The album just seems to be missing that special something that established the band as one of the best in the genre. Skiba opens the record, singing “I've got a book of matches, I've got a can of kerosene” on the song “This Could Be Love” and you think it's still the same old Alkaline Trio. But sometime during the second song, “We've Had Enough,” you realize that things have, in fact, changed.

While Skiba's lyrics are clever as always, they don't have that raw emotion they used to. When Skiba sang “I've got it now/A thorn in my side the size of a Cadillac” in “Ninety-Seven,” one of the band's oldest songs, you could feel the heartache.

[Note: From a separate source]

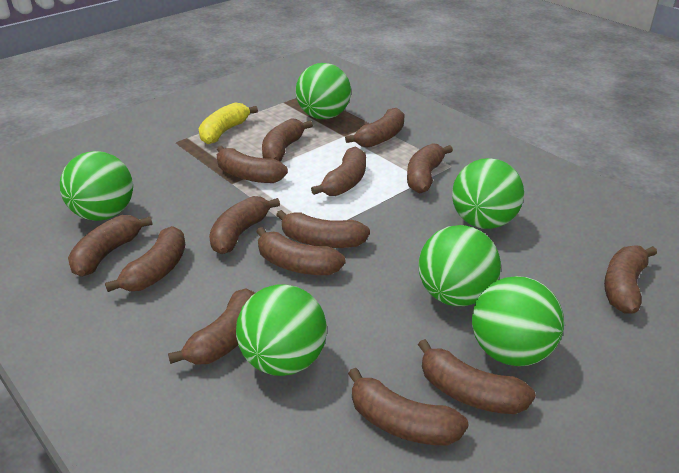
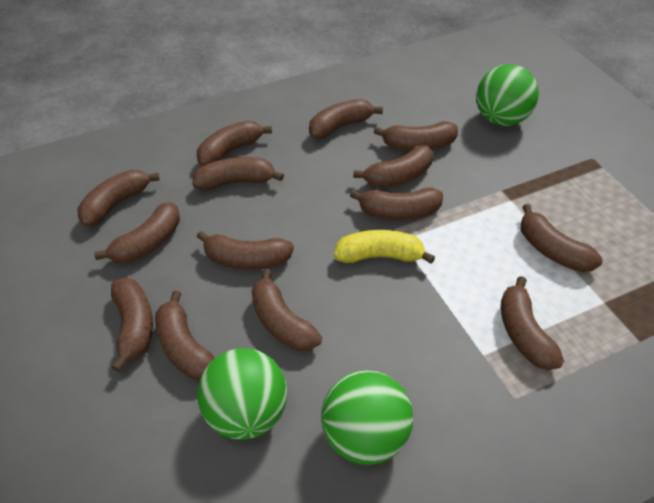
green ball: [60,151,133,221] [236,284,327,376] [296,63,351,119] [418,225,501,306] [452,158,524,229] [472,276,564,366] = 6 -> [197,348,287,440] [321,370,413,465] [476,64,539,126] = 3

But on “We've Had Enough,” when Skiba sings, “We've had enough/Please turn that fucking radio off,” you know he could have thought up something more provocative. If the song is good for nothing else, at least Keith Morris, the legendary singer of Black Flag and the Circle Jerks, can be heard yelling in the background. Skiba finally comes to life on “Continental,” the album's fourth song, when he screams, “You had nine lives and one by one you chewed them up,” and his guitar goes into one of its signature reverb-heavy riffs, and at last, you believe him.

Andriano's songs have almost always served as background content for the band's records - not because they are inferior to Skiba's, but because next to the energy in Skiba's songs, they give the listener something to absorb while he or she takes a breather. Andriano's songs on Good Mourning fill this role again. His voice is soothing over muted power chords as he sings, “This bed is too big to sleep in/ And I am dying just to feel you breathe” on the song “100 Stories” and asks, “Were you planning on staying forever?” on “If We Never Go Outside.”

The album closes with Skiba alone with an acoustic guitar, singing “Blue in the Face.” This solo acoustic approach is something the Trio haven't attempted since their debut, Goddamnit.

This could be the Trio's breakthrough album, the one that gains them airtime on commercial radio stations and maybe even MTV. And rightfully so: it is a good record. But it is a little disappointing to think of people finally discovering the band with this release, and not with the much stronger first two or three albums.